Categorieën: Migratie en integratie, Recht

Bron: Ministerie van Justitie

Bijlagen:

|Postadres: Postbus 20301, 2500 EH Den Haag

Aan de Voorzitter van de Tweede Kamer
der Staten-Generaal
Postbus 20018
2500 EA DEN HAAG |Bezoekadres
Schedeldoekshaven 100
2511 EX Den Haag
Telefoon (070) 3 70 79 11
Fax (070) 3 70 79 72
www.justitie.nl | |
|Onderdeel         |Directie Vreemdelingenbeleid          |                |
|Datum             |27 maart 2007                         |                |
|Ons kenmerk       |5476512/07/DVB                        |                |
|Uw kenmerk        |2060709920                            |                |
|Onderwerp         |Beantwoording vragen van het lid De   |                |
|                  |Wit (SP) over dreigende uitzetting van|                |
|                  |een jongen naar Congo (ingezonden 20  |                |
|                  |maart 2007)                           |                |
|                  |                                      |                |
|                  |                                      |                |
|                  |                                      |                |
|                  |                                      |                |
|                  |                                      |                |
Hierbij bied ik u de beantwoording aan van de schriftelijke vragen van het lid De Wit (SP) over de dreigende uitzetting van een jongen naar Congo.
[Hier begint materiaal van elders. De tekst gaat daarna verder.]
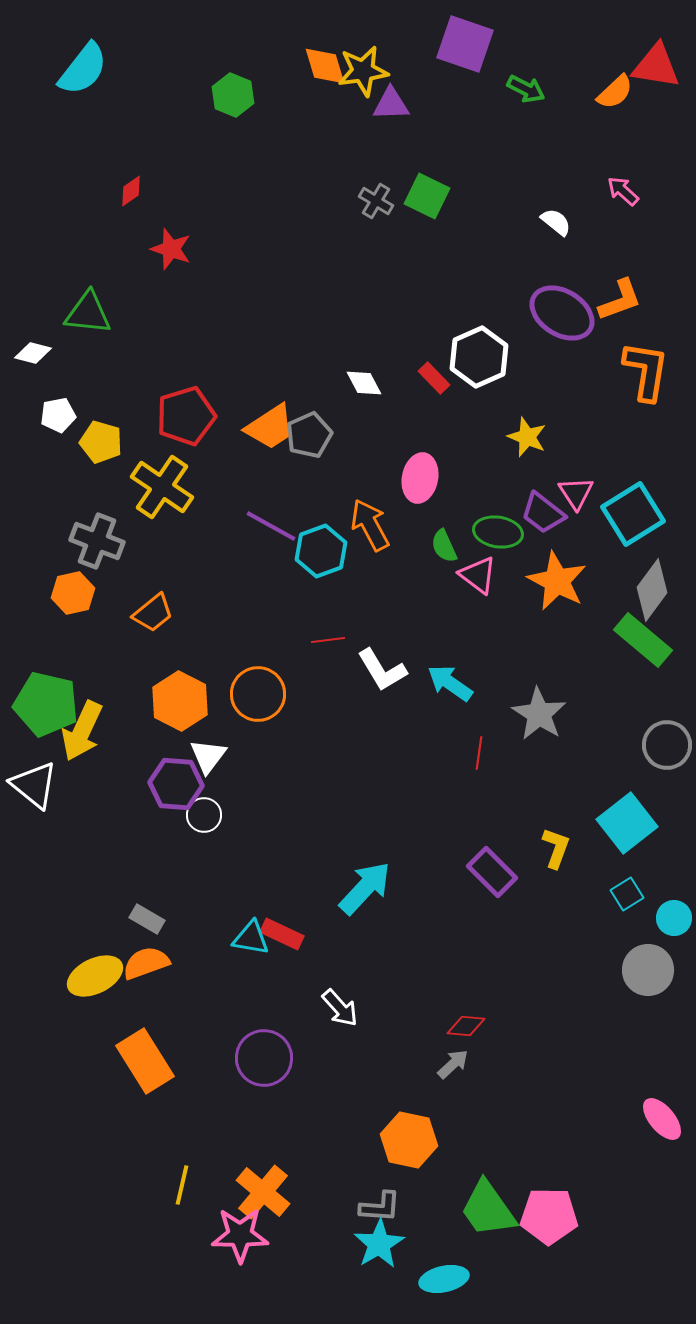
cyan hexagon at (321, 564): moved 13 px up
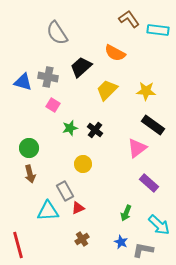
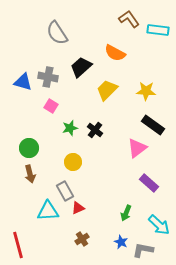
pink square: moved 2 px left, 1 px down
yellow circle: moved 10 px left, 2 px up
De Staatssecretaris van Justitie,

Antwoorden van de Staatssecretaris van Justitie op de vragen van het lid De Wit (SP) over de dreigende uitzetting van een jongen naar Congo. (2060709920)

Vraag 1:
Kent u de zaak van de 17-jarige jongen uit Klundert? Klopt het bericht dat deze jongen dreigt te worden uitgezet naar Congo?

Vraag 2:
Deelt u de mening dat het van een bijzondere hardheid zou getuigen indien deze minderjarige, die al zes jaar in onzekerheid zit, zal worden gescheiden van zijn moeder? Deelt u eveneens de mening dat het niet proportioneel is te beslissen dat het enkele ontbreken van de machtiging tot voorlopig verblijf leidt tot het vertrek van deze jongen uit Nederland?

Vraag 4:
Bent u van plan uw discretionaire bevoegdheid aan te wenden te bewerkstelligen dat deze jongen niet zal worden uitgezet? Zo neen, waarom niet?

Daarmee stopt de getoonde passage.